*** Block opens ***

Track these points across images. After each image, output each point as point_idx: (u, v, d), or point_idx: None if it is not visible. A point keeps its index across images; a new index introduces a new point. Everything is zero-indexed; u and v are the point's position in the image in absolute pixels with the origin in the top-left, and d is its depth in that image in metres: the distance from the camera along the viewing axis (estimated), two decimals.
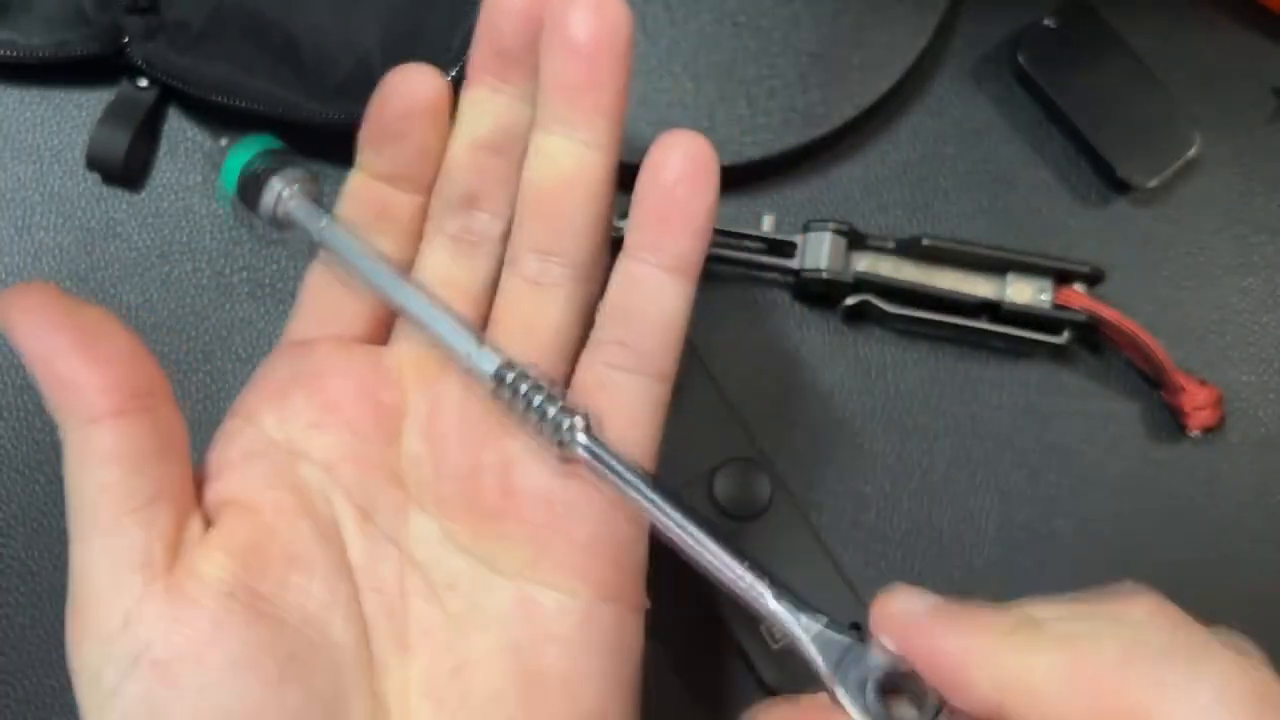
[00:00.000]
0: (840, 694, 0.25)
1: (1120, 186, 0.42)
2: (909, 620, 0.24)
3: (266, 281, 0.41)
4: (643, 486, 0.27)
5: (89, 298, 0.40)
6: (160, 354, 0.40)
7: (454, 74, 0.37)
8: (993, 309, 0.39)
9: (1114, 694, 0.21)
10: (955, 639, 0.23)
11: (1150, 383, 0.40)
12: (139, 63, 0.39)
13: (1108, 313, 0.38)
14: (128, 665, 0.25)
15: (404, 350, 0.31)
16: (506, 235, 0.30)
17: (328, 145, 0.41)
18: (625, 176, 0.30)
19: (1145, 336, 0.38)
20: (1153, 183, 0.41)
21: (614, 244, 0.30)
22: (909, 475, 0.40)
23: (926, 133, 0.43)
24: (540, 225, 0.29)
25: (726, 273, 0.41)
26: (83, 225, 0.41)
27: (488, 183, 0.30)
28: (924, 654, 0.24)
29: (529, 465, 0.29)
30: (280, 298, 0.41)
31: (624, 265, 0.29)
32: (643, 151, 0.39)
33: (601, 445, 0.28)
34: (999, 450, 0.40)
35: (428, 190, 0.31)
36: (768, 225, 0.40)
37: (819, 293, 0.40)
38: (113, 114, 0.40)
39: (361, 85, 0.37)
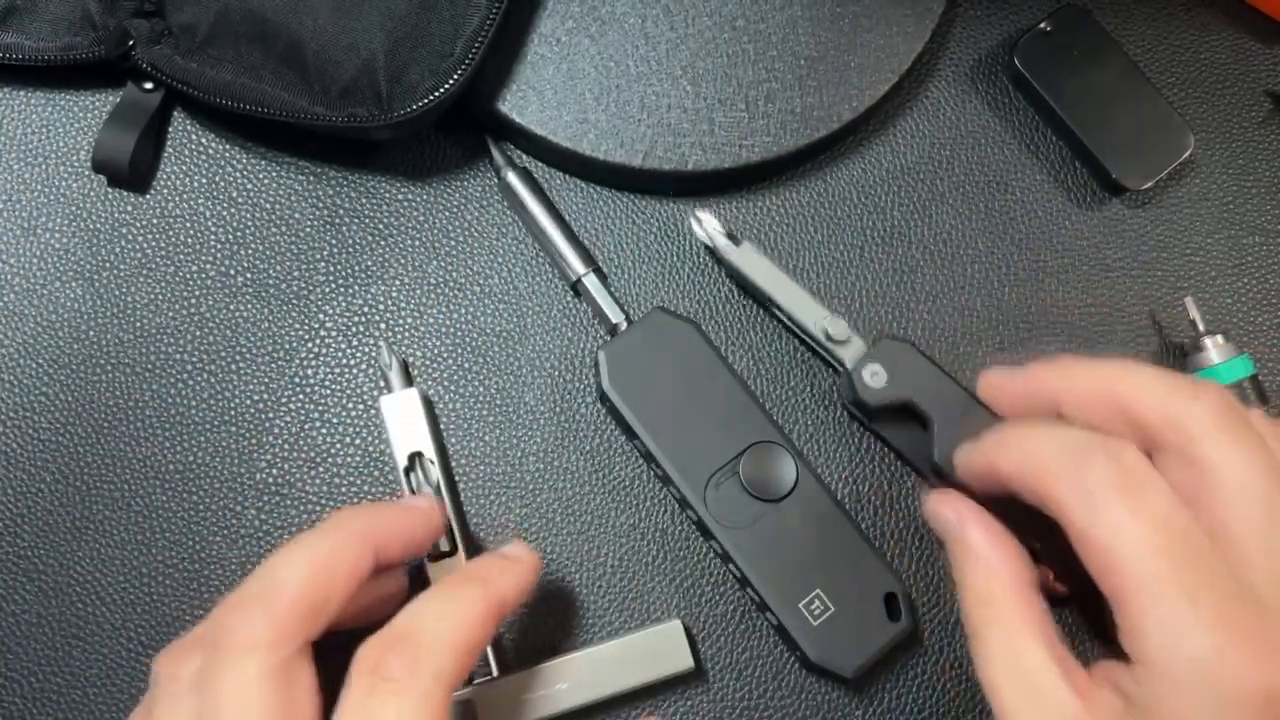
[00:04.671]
0: None
1: (1115, 189, 0.42)
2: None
3: (270, 283, 0.41)
4: None
5: (95, 298, 0.41)
6: (166, 354, 0.40)
7: (456, 78, 0.38)
8: None
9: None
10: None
11: None
12: (145, 66, 0.39)
13: None
14: None
15: None
16: None
17: (331, 148, 0.42)
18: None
19: None
20: (1147, 185, 0.42)
21: None
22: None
23: (923, 136, 0.43)
24: None
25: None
26: (89, 227, 0.41)
27: None
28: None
29: None
30: (284, 298, 0.41)
31: None
32: (645, 154, 0.40)
33: None
34: None
35: None
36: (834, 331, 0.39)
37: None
38: (118, 117, 0.40)
39: (365, 89, 0.38)
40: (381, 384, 0.40)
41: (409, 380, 0.40)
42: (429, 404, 0.40)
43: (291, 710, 0.28)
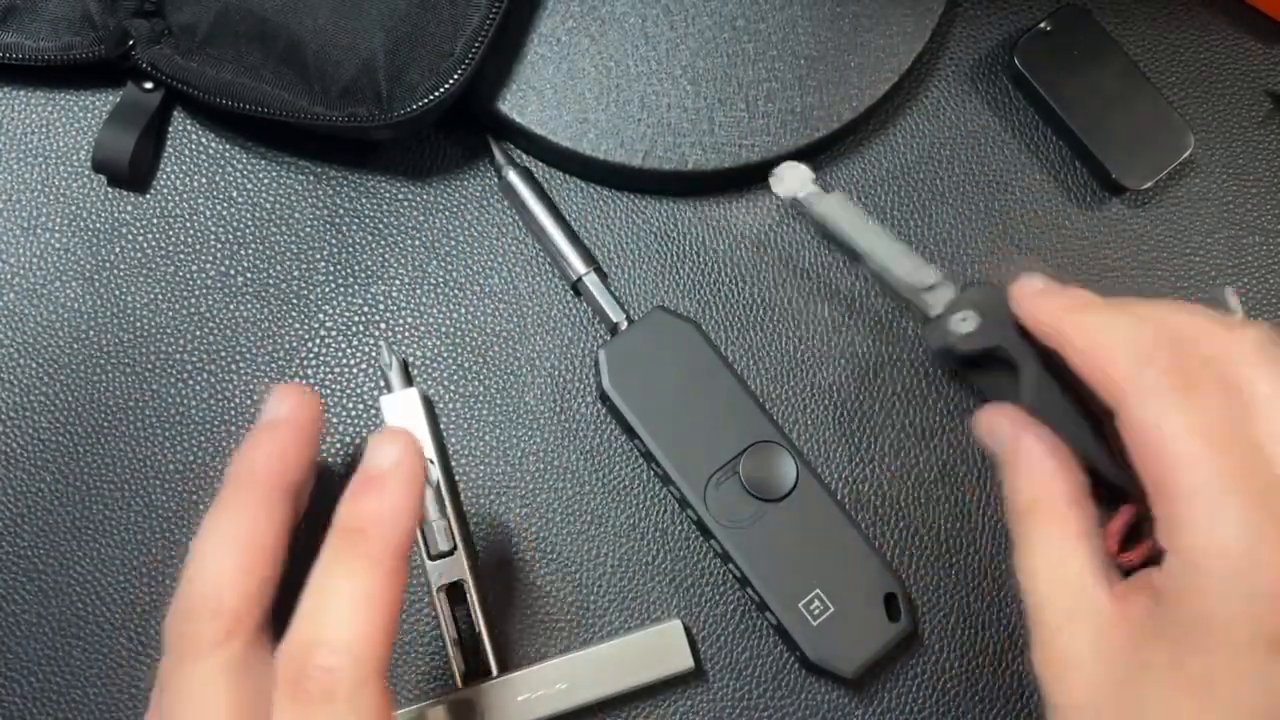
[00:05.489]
0: None
1: (1115, 188, 0.42)
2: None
3: (270, 283, 0.41)
4: None
5: (95, 298, 0.41)
6: (165, 354, 0.40)
7: (456, 78, 0.38)
8: None
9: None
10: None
11: None
12: (145, 66, 0.39)
13: None
14: None
15: None
16: None
17: (331, 148, 0.42)
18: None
19: None
20: (1147, 185, 0.42)
21: None
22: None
23: (923, 135, 0.43)
24: None
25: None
26: (89, 227, 0.41)
27: None
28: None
29: None
30: (284, 298, 0.41)
31: None
32: (645, 154, 0.40)
33: None
34: None
35: None
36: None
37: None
38: (118, 117, 0.40)
39: (365, 89, 0.38)
40: (381, 384, 0.40)
41: (409, 380, 0.40)
42: (429, 404, 0.40)
43: (253, 705, 0.28)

*** Block closes ***

What the task requires
Give every entry again verbatim, with no pictures.

Task answer
Track these points across images. After each image, output each point as point_idx: (u, v, d), or point_idx: None if it is not visible. A point keeps its index across images; a new index introduces a new point. Everything is zero-indexed; u and v are the point's position in the image in absolute pixels with the origin in the top-left, and d is its depth in that image in metres: the distance from the camera along the viewing axis (estimated), two decimals.
[00:00.000]
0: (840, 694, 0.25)
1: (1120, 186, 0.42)
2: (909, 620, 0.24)
3: (266, 281, 0.41)
4: (643, 486, 0.27)
5: (89, 298, 0.40)
6: (160, 354, 0.40)
7: (454, 74, 0.37)
8: (993, 309, 0.39)
9: (1114, 694, 0.21)
10: (955, 639, 0.23)
11: (1150, 383, 0.40)
12: (139, 63, 0.39)
13: (1108, 313, 0.38)
14: (128, 665, 0.25)
15: (404, 350, 0.31)
16: (506, 235, 0.30)
17: (328, 145, 0.41)
18: (625, 176, 0.30)
19: (1145, 336, 0.38)
20: (1153, 183, 0.41)
21: (614, 244, 0.30)
22: (909, 475, 0.40)
23: (926, 133, 0.43)
24: (540, 225, 0.29)
25: (726, 273, 0.41)
26: (83, 225, 0.41)
27: (488, 183, 0.30)
28: (924, 654, 0.24)
29: (529, 465, 0.29)
30: (280, 298, 0.41)
31: (624, 265, 0.29)
32: (643, 151, 0.39)
33: (601, 445, 0.28)
34: (999, 450, 0.40)
35: (428, 190, 0.31)
36: (768, 225, 0.40)
37: (819, 293, 0.40)
38: (113, 114, 0.40)
39: (361, 85, 0.37)
[00:04.671]
0: None
1: (1115, 189, 0.42)
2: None
3: (270, 283, 0.41)
4: None
5: (95, 298, 0.41)
6: (166, 354, 0.40)
7: (456, 78, 0.38)
8: None
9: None
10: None
11: None
12: (145, 66, 0.39)
13: None
14: None
15: None
16: None
17: (331, 148, 0.42)
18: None
19: None
20: (1147, 185, 0.42)
21: None
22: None
23: (923, 136, 0.43)
24: None
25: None
26: (89, 227, 0.41)
27: None
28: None
29: None
30: (284, 298, 0.41)
31: None
32: (645, 154, 0.40)
33: None
34: None
35: None
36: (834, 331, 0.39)
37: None
38: (118, 117, 0.40)
39: (365, 89, 0.38)
40: (381, 384, 0.40)
41: (409, 380, 0.40)
42: (429, 404, 0.40)
43: (291, 710, 0.28)
[00:05.489]
0: None
1: (1115, 188, 0.42)
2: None
3: (270, 283, 0.41)
4: None
5: (95, 298, 0.41)
6: (165, 354, 0.40)
7: (456, 78, 0.38)
8: None
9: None
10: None
11: None
12: (145, 66, 0.39)
13: None
14: None
15: None
16: None
17: (331, 148, 0.42)
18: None
19: None
20: (1147, 185, 0.42)
21: None
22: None
23: (923, 135, 0.43)
24: None
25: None
26: (89, 227, 0.41)
27: None
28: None
29: None
30: (284, 298, 0.41)
31: None
32: (645, 154, 0.40)
33: None
34: None
35: None
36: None
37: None
38: (118, 117, 0.40)
39: (365, 89, 0.38)
40: (381, 384, 0.40)
41: (409, 380, 0.40)
42: (429, 404, 0.40)
43: (253, 705, 0.28)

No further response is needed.